Cosa intendiamo per feedback? Risposta, reazione, commento.

È ciò che situazioni, parole, comportamenti, scatenano.

È feedback un’opinione che raccogliamo su qualcosa che facciamo, è feedback l’atteggiamento che genera il nostro modo di porci, è feedback il consenso o il dissenso espresso su una nostra scelta, è feedback il responso a un nostro interrogativo. Ed è feedback, correlativamente, quello che manifestiamo su un’opinione o un atteggiamento altrui, come rispondiamo a un interrogativo che ci viene rivolto, l’approvazione o il disaccordo che muoviamo a idee e posizioni degli altri.

Naturale distinguere un feedback positivo da un feedback negativo, quello che poi conta è valutare quanto e come valgano l’uno e l’altro. In azienda, come nelle relazioni e in tutti i luoghi di lavoro, sul feedback ruota l’ingranaggio della comunicazione. L’intera interazione è fondata, appunto, sul feedback. Siamo nella dinamica dello scambio continuo: a ogni messaggio, verbale o non verbale, corrisponde una replica, un effetto.

Ecco dunque che rileva, in azienda e nei rapporti interpersonali, saper dare e saper ricevere, feedback.

La differenza tra una critica costruttiva e una critica malevole? La prima è quella che voi fate agli altri. La seconda è quella che gli altri fanno a voi (Frank Walsh).

L’acuta ironia di Frank Walsh è perfetta per toccare subito la nota dolente ma anche lo spunto saggio e lungimirante.
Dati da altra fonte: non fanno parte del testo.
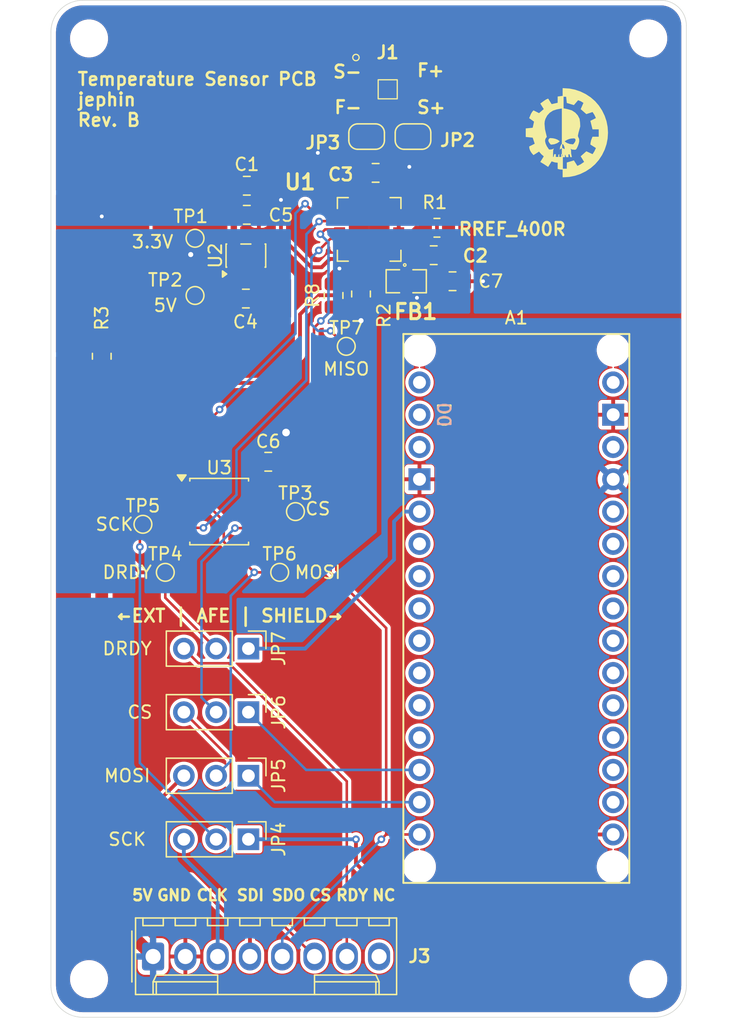
<source format=kicad_pcb>
(kicad_pcb
	(version 20241229)
	(generator "pcbnew")
	(generator_version "9.0")
	(general
		(thickness 1.6)
		(legacy_teardrops no)
	)
	(paper "A4")
	(title_block
		(title "RTD Sensor PCB")
		(date "2025-10-17")
		(company "DTU Nanolab")
	)
	(layers
		(0 "F.Cu" signal)
		(2 "B.Cu" signal)
		(9 "F.Adhes" user "F.Adhesive")
		(11 "B.Adhes" user "B.Adhesive")
		(13 "F.Paste" user)
		(15 "B.Paste" user)
		(5 "F.SilkS" user "F.Silkscreen")
		(7 "B.SilkS" user "B.Silkscreen")
		(1 "F.Mask" user)
		(3 "B.Mask" user)
		(17 "Dwgs.User" user "User.Drawings")
		(19 "Cmts.User" user "User.Comments")
		(21 "Eco1.User" user "User.Eco1")
		(23 "Eco2.User" user "User.Eco2")
		(25 "Edge.Cuts" user)
		(27 "Margin" user)
		(31 "F.CrtYd" user "F.Courtyard")
		(29 "B.CrtYd" user "B.Courtyard")
		(35 "F.Fab" user)
		(33 "B.Fab" user)
		(39 "User.1" user)
		(41 "User.2" user)
		(43 "User.3" user)
		(45 "User.4" user)
		(47 "User.5" user)
		(49 "User.6" user)
		(51 "User.7" user)
		(53 "User.8" user)
		(55 "User.9" user)
	)
	(setup
		(stackup
			(layer "F.SilkS"
				(type "Top Silk Screen")
				(color "White")
			)
			(layer "F.Paste"
				(type "Top Solder Paste")
			)
			(layer "F.Mask"
				(type "Top Solder Mask")
				(color "Black")
				(thickness 0.01)
			)
			(layer "F.Cu"
				(type "copper")
				(thickness 0.035)
			)
			(layer "dielectric 1"
				(type "core")
				(color "FR4 natural")
				(thickness 1.51)
				(material "FR4")
				(epsilon_r 4.5)
				(loss_tangent 0.02)
			)
			(layer "B.Cu"
				(type "copper")
				(thickness 0.035)
			)
			(layer "B.Mask"
				(type "Bottom Solder Mask")
				(color "Black")
				(thickness 0.01)
			)
			(layer "B.Paste"
				(type "Bottom Solder Paste")
			)
			(layer "B.SilkS"
				(type "Bottom Silk Screen")
				(color "White")
			)
			(copper_finish "HAL lead-free")
			(dielectric_constraints no)
		)
		(pad_to_mask_clearance 0)
		(allow_soldermask_bridges_in_footprints no)
		(tenting front back)
		(aux_axis_origin 100 150)
		(pcbplotparams
			(layerselection 0x00000000_00000000_5555555f_5755f5ff)
			(plot_on_all_layers_selection 0x00000000_00000000_00000000_00000000)
			(disableapertmacros no)
			(usegerberextensions no)
			(usegerberattributes yes)
			(usegerberadvancedattributes yes)
			(creategerberjobfile yes)
			(dashed_line_dash_ratio 12.000000)
			(dashed_line_gap_ratio 3.000000)
			(svgprecision 4)
			(plotframeref no)
			(mode 1)
			(useauxorigin no)
			(hpglpennumber 1)
			(hpglpenspeed 20)
			(hpglpendiameter 15.000000)
			(pdf_front_fp_property_popups yes)
			(pdf_back_fp_property_popups yes)
			(pdf_metadata yes)
			(pdf_single_document no)
			(dxfpolygonmode yes)
			(dxfimperialunits yes)
			(dxfusepcbnewfont yes)
			(psnegative no)
			(psa4output no)
			(plot_black_and_white yes)
			(sketchpadsonfab no)
			(plotpadnumbers no)
			(hidednponfab no)
			(sketchdnponfab yes)
			(crossoutdnponfab yes)
			(subtractmaskfromsilk no)
			(outputformat 1)
			(mirror no)
			(drillshape 0)
			(scaleselection 1)
			(outputdirectory "fabrication/")
		)
	)
	(net 0 "")
	(net 1 "GND")
	(net 2 "Net-(U1-VDD)")
	(net 3 "unconnected-(A1-PadD8)")
	(net 4 "unconnected-(A1-3.3V-Pad3V3)")
	(net 5 "unconnected-(A1-PadD5)")
	(net 6 "unconnected-(A1-A5{slash}SCL-PadA5)")
	(net 7 "/CS_5V")
	(net 8 "/SDO")
	(net 9 "/DRDY")
	(net 10 "Net-(U1-BIAS)")
	(net 11 "Net-(U1-ISENSOR)")
	(net 12 "unconnected-(U1-NC-Pad17)")
	(net 13 "unconnected-(U2-P4-Pad4)")
	(net 14 "unconnected-(A1-PadD6)")
	(net 15 "unconnected-(A1-D3_INT1-PadD3)")
	(net 16 "unconnected-(A1-PadD7)")
	(net 17 "unconnected-(A1-D0{slash}RX-PadD0)")
	(net 18 "unconnected-(A1-PadA2)")
	(net 19 "unconnected-(A1-PadA6)")
	(net 20 "unconnected-(A1-PadD9)")
	(net 21 "unconnected-(A1-D1{slash}TX-PadD1)")
	(net 22 "unconnected-(A1-PadD4)")
	(net 23 "/SCK_5V")
	(net 24 "unconnected-(A1-PadA7)")
	(net 25 "unconnected-(A1-PadAREF)")
	(net 26 "unconnected-(A1-PadA0)")
	(net 27 "unconnected-(A1-PadA1)")
	(net 28 "unconnected-(A1-PadA3)")
	(net 29 "unconnected-(A1-RESET-PadRST2)")
	(net 30 "unconnected-(A1-A4{slash}SDA-PadA4)")
	(net 31 "unconnected-(A1-RESET-PadRST1)")
	(net 32 "unconnected-(A1-PadVIN)")
	(net 33 "3V3")
	(net 34 "5V")
	(net 35 "/DRDY_EXT")
	(net 36 "/MOSI_EXT")
	(net 37 "unconnected-(J3-Pin_8-Pad8)")
	(net 38 "/CS_EXT")
	(net 39 "/SCK_EXT")
	(net 40 "/SCK_JP")
	(net 41 "/MOSI_JP")
	(net 42 "/MOSI_5V")
	(net 43 "/CS_JP")
	(net 44 "/DRDY_JP")
	(net 45 "/CS")
	(net 46 "/SCLK")
	(net 47 "/SDI")
	(net 48 "unconnected-(U3-Pad11)")
	(net 49 "/SENSOR_S-")
	(net 50 "/SENSOR_S+")
	(net 51 "/SENSOR_F+")
	(net 52 "/SENSOR_F-")
	(net 53 "GNDA")
	(footprint "TestPoint:TestPoint_Pad_D1.0mm" (layer "F.Cu") (at 111.34 88.72))
	(footprint "Resistor_SMD:R_0805_2012Metric" (layer "F.Cu") (at 122.24 93.22 90))
	(footprint "Resistor_SMD:R_0805_2012Metric" (layer "F.Cu") (at 104 98 90))
	(footprint "Jumper:SolderJumper-2_P1.3mm_Open_RoundedPad1.0x1.5mm" (layer "F.Cu") (at 124.84 80.72))
	(footprint "Resistor_SMD:R_0805_2012Metric" (layer "F.Cu") (at 130.374 87.893 180))
	(footprint "external_footprints:MAX31865ATP+" (layer "F.Cu") (at 125.04 88.02 90))
	(footprint "TestPoint:TestPoint_Pad_D1.0mm" (layer "F.Cu") (at 109 115))
	(footprint "external_footprints:RTD_Sensor_BondPad_4x" (layer "F.Cu") (at 126.5 77))
	(footprint "Connector_PinHeader_2.54mm:PinHeader_1x03_P2.54mm_Vertical" (layer "F.Cu") (at 115.54 136 -90))
	(footprint "external_footprints:Arduino_Nano_Socket" (layer "F.Cu") (at 136.62 139.43))
	(footprint "TestPoint:TestPoint_Pad_D1.0mm" (layer "F.Cu") (at 123.24 97.22))
	(footprint "external_footprints:MIC5225" (layer "F.Cu") (at 115.34 90.0825 90))
	(footprint "Capacitor_SMD:C_0805_2012Metric" (layer "F.Cu") (at 117.1 106.3))
	(footprint "Capacitor_SMD:C_0805_2012Metric" (layer "F.Cu") (at 115.4131 86.8731))
	(footprint "Capacitor_SMD:C_0805_2012Metric" (layer "F.Cu") (at 130.12 90.052))
	(footprint "Jumper:SolderJumper-2_P1.3mm_Open_RoundedPad1.0x1.5mm" (layer "F.Cu") (at 128.49 80.72))
	(footprint "Capacitor_SMD:C_0805_2012Metric" (layer "F.Cu") (at 115.34 93.4625))
	(footprint "Capacitor_SMD:C_0805_2012Metric" (layer "F.Cu") (at 125.548 83.575 180))
	(footprint "MountingHole:MountingHole_2.2mm_M2_ISO7380" (layer "F.Cu") (at 103 147))
	(footprint "Resistor_SMD:R_0805_2012Metric" (layer "F.Cu") (at 124.4 93.1 -90))
	(footprint "Connector_PinHeader_2.54mm:PinHeader_1x03_P2.54mm_Vertical" (layer "F.Cu") (at 115.54 131 -90))
	(footprint "Connector_Molex:Molex_KK-254_AE-6410-08A_1x08_P2.54mm_Vertical" (layer "F.Cu") (at 108.04 145.22))
	(footprint "MountingHole:MountingHole_2.2mm_M2_ISO7380" (layer "F.Cu") (at 147 147))
	(footprint "Capacitor_SMD:C_0805_2012Metric" (layer "F.Cu") (at 131.6 92.1))
	(footprint "TestPoint:TestPoint_Pad_D1.0mm" (layer "F.Cu") (at 107.24 111.22))
	(footprint "TestPoint:TestPoint_Pad_D1.0mm" (layer "F.Cu") (at 119.24 110.22))
	(footprint "external_footprints:74LVC125" (layer "F.Cu") (at 113.24 110.22))
	(footprint "MountingHole:MountingHole_2.2mm_M2_ISO7380" (layer "F.Cu") (at 103 73))
	(footprint "external_footprints:LI0805G201R-10"
		(layer "F.Cu")
		(uuid "ae47b061-a81c-4f33-a768-13569606bc08")
		(at 127.957 92.1)
		(descr "Ferrite Bead, Chip; 2.00 mm L X 1.25 mm W X 1.10 mm H body")
		(property "Reference" "FB1"
			(at 0.743 2.4 0)
			(layer "F.SilkS")
			(uuid "70450bf4-d942-4bfa-8a41-054ef6dadd00")
			(effects
				(font
					(size 1.2 1.2)
					(thickness 0.24)
					(bold yes)
				)
			)
		)
		(property "Value" "FERRITE-0805NO"
			(at 0 0 0)
			(unlocked yes)
			(layer "F.Fab")
			(uuid "ae5c6500-7537-4c37-a011-9f6997d12cad")
			(effects
				(font
					(size 1.27 1.27)
					(thickness 0.15)
				)
			)
		)
		(property "Datasheet" ""
			(at 0 0 0)
			(unlocked yes)
			(layer "F.Fab")
			(hide yes)
			(uuid "9e51f80b-f4d4-4096-8153-77fb42cfda1f")
			(effects
				(font
					(size 1.27 1.27)
					(thickness 0.15)
				)
			)
		)
		(property "Description" "FERRITE BEAD 200 OHM 0805 1LN"
			(at 0 0 0)
			(unlocked yes)
			(layer "F.Fab")
			(hide yes)
			(uuid "760c3ea7-e158-4f35-a752-a32f77bc403d")
			(effects
				(font
					(size 1.27 1.27)
					(thickness 0.15)
				)
			)
		)
		(property "MPN" "LI0805G201R-10"
			(at 0 0 0)
			(unlocked yes)
			(layer "F.Fab")
			(hide yes)
			(uuid "7a9608df-e5cf-4a16-b5f7-3b9a955509a3")
			(effects
				(font
					(size 1 1)
					(thickness 0.15)
				)
			)
		)
		(property "Manufacturer" "Laird-Signal Integrity Products"
			(at 0 0 0)
			(unlocked yes)
			(layer "F.Fab")
			(hide yes)
			(uuid "829ebd12-0ef1-44be-b264-985613ca815c")
			(effects
				(font
					(size 1 1)
					(thickness 0.15)
				)
			)
		)
		(property "SPN" "240-2549-2-ND"
			(at 0 0 0)
			(unlocked yes)
			(layer "F.Fab")
			(hide yes)
			(uuid "bb522781-9db0-45f5-95d3-527b7147bb73")
			(effects
				(font
					(size 1 1)
					(thickness 0.15)
				)
			)
		)
		(property "Supplier" "DigiKey"
			(at 0 0 0)
			(unlocked yes)
			(layer "F.Fab")
			(hide yes)
			(uuid "d6eceda9-755e-4d7c-9c7a-885b120b4639")
			(effects
				(font
					(size 1 1)
					(thickness 0.15)
				)
			)
		)
		(property ki_fp_filters "Inductor_* L_* *Ferrite*")
		(path "/81cbc051-c1ba-4c05-b33c-09bff7b615fc")
		(sheetname "/")
		(sheetfile "sensor_pcb.kicad_sch")
		(attr smd)
		(fp_line
			(start -1.58 -0.905)
			(end -0.527 -0.905)
			(stroke
				(width 0.12)
				(type solid)
			)
			(layer "F.SilkS")
			(uuid "1bde410c-75b9-4b29-ab21-e6fa01e34b4b")
		)
		(fp_line
			(start -1.58 0.905)
			(end -1.58 -0.905)
			(stroke
				(width 0.12)
				(type solid)
			)
			(layer "F.SilkS")
			(uuid "90643a56-4824-4dbc-a171-fe471ff65ffc")
		)
		(fp_line
			(start -0.527 0.905)
			(end -1.58 0.905)
			(stroke
				(width 0.12)
				(type solid)
			)
			(layer "F.SilkS")
			(uuid "633a9a72-f82b-4b55-ab1a-26de348f1fa9")
		)
		(fp_line
			(start 0.527 0.905)
			(end 1.58 0.905)
			(stroke
				(width 0.12)
				(type solid)
			)
			(layer "F.SilkS")
			(uuid "39b4bf15-e33c-40a7-a367-d548f5153a13")
		)
		(fp_line
			(start 1.58 -0.905)
			(end 0.527 -0.905)
			(stroke
				(width 0.12)
				(type solid)
			)
			(layer "F.SilkS")
			(uuid "7f93d56b-66c5-4902-9ab6-2545a48811d9")
		)
		(fp_line
			(start 1.58 0.905)
			(end 1.58 -0.905)
			(stroke
				(width 0.12)
				(type solid)
			)
			(layer "F.SilkS")
			(uuid "d28d4537-e8ea-4b99-9593-71d736cce05d")
		)
		(fp_line
			(start -1 -0.625)
			(end -0.49 -0.625)
			(stroke
				(width 0.025)
				(type solid)
			)
			(layer "Dwgs.User")
			(uuid "a9ee72c5-9b1c-435f-9a3f-0e3ba4987601")
		)
		(fp_line
			(start -1 -0.625)
			(end 1 -0.625)
			(stroke
				(width 0.025)
				(type solid)
			)
			(layer "Dwgs.User")
			(uuid "d25c2f2b-94b0-45eb-9290-18af5741e0d1")
		)
		(fp_line
			(start -1 0.625)
			(end -1 -0.625)
			(stroke
				(width 0.025)
				(type solid)
			)
			(layer "Dwgs.User")
			(uuid "7a99c897-6f02-4c9e-8039-1e6b01be00cf")
		)
		(fp_line
			(start -1 0.625)
			(end -1 -0.625)
			(stroke
				(width 0.025)
				(type solid)
			)
			(layer "Dwgs.User")
			(uuid "9814c1b5-ff45-4b2f-9760-bc9218b3f7bf")
		)
		(fp_line
			(start -0.49 -0.625)
			(end -0.49 0.625)
			(stroke
				(width 0.025)
				(type solid)
			)
			(layer "Dwgs.User")
			(uuid "ce6afe42-c34c-4efc-8aea-11bcb53c9ad4")
		)
		(fp_line
			(start -0.49 0.625)
			(end -1 0.625)
			(stroke
				(width 0.025)
				(type solid)
			)
			(layer "Dwgs.User")
			(uuid "3ba036f7-374a-4dd9-baa3-ab2650e6ddb8")
		)
		(fp_line
			(start 0.49 -0.625)
			(end 1 -0.625)
			(stroke
				(width 0.025)
				(type solid)
			)
			(layer "Dwgs.User")
			(uuid "9cc7610f-06c9-4448-9001-56ea0ad35cc6")
		)
		(fp_line
			(start 0.49 0.625)
			(end 0.49 -0.625)
			(stroke
				(width 0.025)
				(type solid)
			)
			(layer "Dwgs.User")
			(uuid "c80ac490-01c2-4bf0-be11-b75639ad3924")
		)
		(fp_line
			(start 1 -0.625)
			(end 1 0.625)
			(stroke
				(width 0.025)
				(type solid)
			)
			(layer "Dwgs.User")
			(uuid "1e9f2d4e-49cf-4f9a-89eb-c44dc5771258")
		)
		(fp_line
			(start 1 -0.625)
			(end 1 0.625)
			(stroke
				(width 0.025)
				(type solid)
			)
			(layer "Dwgs.User")
			(uuid "a6385ded-2155-4ae4-ad59-bcab12f3f862")
		)
		(fp_line
			(start 1 0.625)
			(end -1 0.625)
			(stroke
				(width 0.025)
				(type solid)
			)
			(layer "Dwgs.User")
			(uuid "709cdce1-022e-4419-98f4-29cec945d452")
		)
		(fp_line
			(start 1 0.625)
			(end 0.49 0.625)
			(stroke
				(width 0.025)
				(type solid)
			)
			(layer "Dwgs.User")
			(uuid "e0d148ee-6ddd-4792-83c6-418750e20958")
		)
		(fp_line
			(start -1.64 -0.965)
			(end 1.64 -0.965)
			(stroke
				(width 0.05)
				(type solid)
			)
			(layer "F.CrtYd")
			(uuid "ed679b31-2b61-4c8c-ad50-1b6155dd3c0f")
		)
		(fp_line
			(start -1.64 0.965)
			(end -1.64 -0.965)
			(stroke
				(width 0.05)
				(type solid)
			)
			(layer "F.CrtYd")
			(uuid "443ef87c-856a-49b8-9884-65fedabff262")
		)
		(fp_line
			(start 1.64 -0.965)
			(end 1.64 0.965)
			(stroke
				(width 0.05)
				(type solid)
			)
			(layer "F.CrtYd")
			(uuid "ac8b65e1-c500-4ad1-bbf8-b7f9f1db3dac")
		)
		(fp_line
			(start 1.64 0.965)
			(end -1.64 0.965)
			(stroke
				(width 0.05)
				(type solid)
			)
			(layer "F.CrtYd")
			(uuid "2404883b-76fc-43a9-8447-8ab59aed7874")
		)
		(fp_line
			(start -1.1 -0.725)
			(end 1.1 -0.725)
			(stroke
				(width 0.12)
				(type solid)
			)
			(layer "F.Fab")
			(uuid "85a914b8-9f84-416f-b38b-ff0f22068892")
		)
		(fp_line
			(start -1.1 0.725)
			(end -1.1 -0.725)
			(stroke
				(width 0.12)
				(type solid)
			)
			(layer "F.Fab")
			(uuid "053dceee-e9c5-4c0e-a80a-84a26a18fce3")
		)
		(fp_line
			(start 1.1 -0.725)
			(end 1.1 0.725)
			(stroke
				(width 0.12)
				(type solid)
			)
			(layer "F.Fab")
			(uuid "6ce779bd-f41f-4491-8371-7cacf2363dbd")
		)
		(fp_line
			(start 1.1 0.725)
			(end -1.1 0.725)
			(stroke
				(width 0.12)
				(type solid)
			)
			(layer "F.Fab")
			(uuid "8713b52c-dabf-49b9-a195-7c2a710e75d0")
		)
		(fp_text user "${REFERENCE}"
			(at 0 0 0)
			(layer "F.Fab")
			(uuid "58575230-db2a-4fe4-a0b2-3b47e30967de")
			(effects
				(font
					(size 0.97 0.97)
					(thickness 0.1)
				)
			)
		)
		(pad "1" smd re
... [356821 chars truncated]
</source>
Il feedback positivo è facile da recepire, talvolta più difficile da inviare. Il feedback negativo è spesso difficile sia in ricezione che in trasmissione.

È frequente che i collaboratori lamentino scarsità di feedback positivi del leader al loro operato. È altrettanto frequente però che leader e management fatichino a lanciare un feedback negativo per paura di conflitti o semplicemente perché padroneggiano male il dialogo e il confronto.

Entrambe le condizioni sono molto deleterie, per il clima aziendale e per l’operatività complessiva. Invece di chiarezza, motivazione, supporto, condivisione, circolano equivoci, malcontento, disunione.

In realtà un feedback oggettivo è sicuramente generatore di miglioramento, di crescita. È proprio il feedback a dirci se la nostra azione è efficace, cosa e come viene recepito qualcosa che pensiamo o facciamo. E altrettanto dare un feedback, positivo o negativo, dovrebbe aiutare molto.

Il problema in azienda è quasi sempre la modalità. Il leader che concede poco feedback positivo non esorta, non premia, mostra di non comprendere o non apprezzare. Il leader che trasmette male un feedback negativo spesso non ottiene in cambio che astio, resistenze, calo di entusiasmo. Pesano molto il contesto, il linguaggio e, in primis, la predisposizione costruttiva.

Invece di formulare un aspro rimprovero -è l’esempio tipico- giova di più chiedere spiegazioni, cercare insieme al collaboratore una soluzione possibile, trovare un momento di contatto chiarificatore.

Mi piace far notare che proprio nell’era digitale, l’era dei feedback in rete e sui social dai clienti, le aziende dovrebbero culturalmente strutturarsi al feedback. Oggi non a caso anche i leader possono beneficiare del feedback dei collaboratori: la comunicazione insomma viaggia in ogni senso di marcia e l’obiettivo primario è evolvere, in mentalità e opportunità.

Cosa può schiacciare le relazioni? Il passato, il dito puntato, lo choc della critica. Ci vuole un cambio di passo, per essere più forti, più solidi, più aperti. Così aperti da essere sempre in cammino nel cambiamento che ci migliora. Ecco che approvo le osservazioni di  Marshal Goldsmith e Jon Katzenbach che hanno coniato il termine “feedforward”, tecnica di comunicazione orientata al futuro, alla soluzione, allo scioglimento dei conflitti.

In sostanza: dire la verità, avere uno spirito cooperante, essere propositivi…perché guardare e andare nella stessa direzione ispira proprio questo!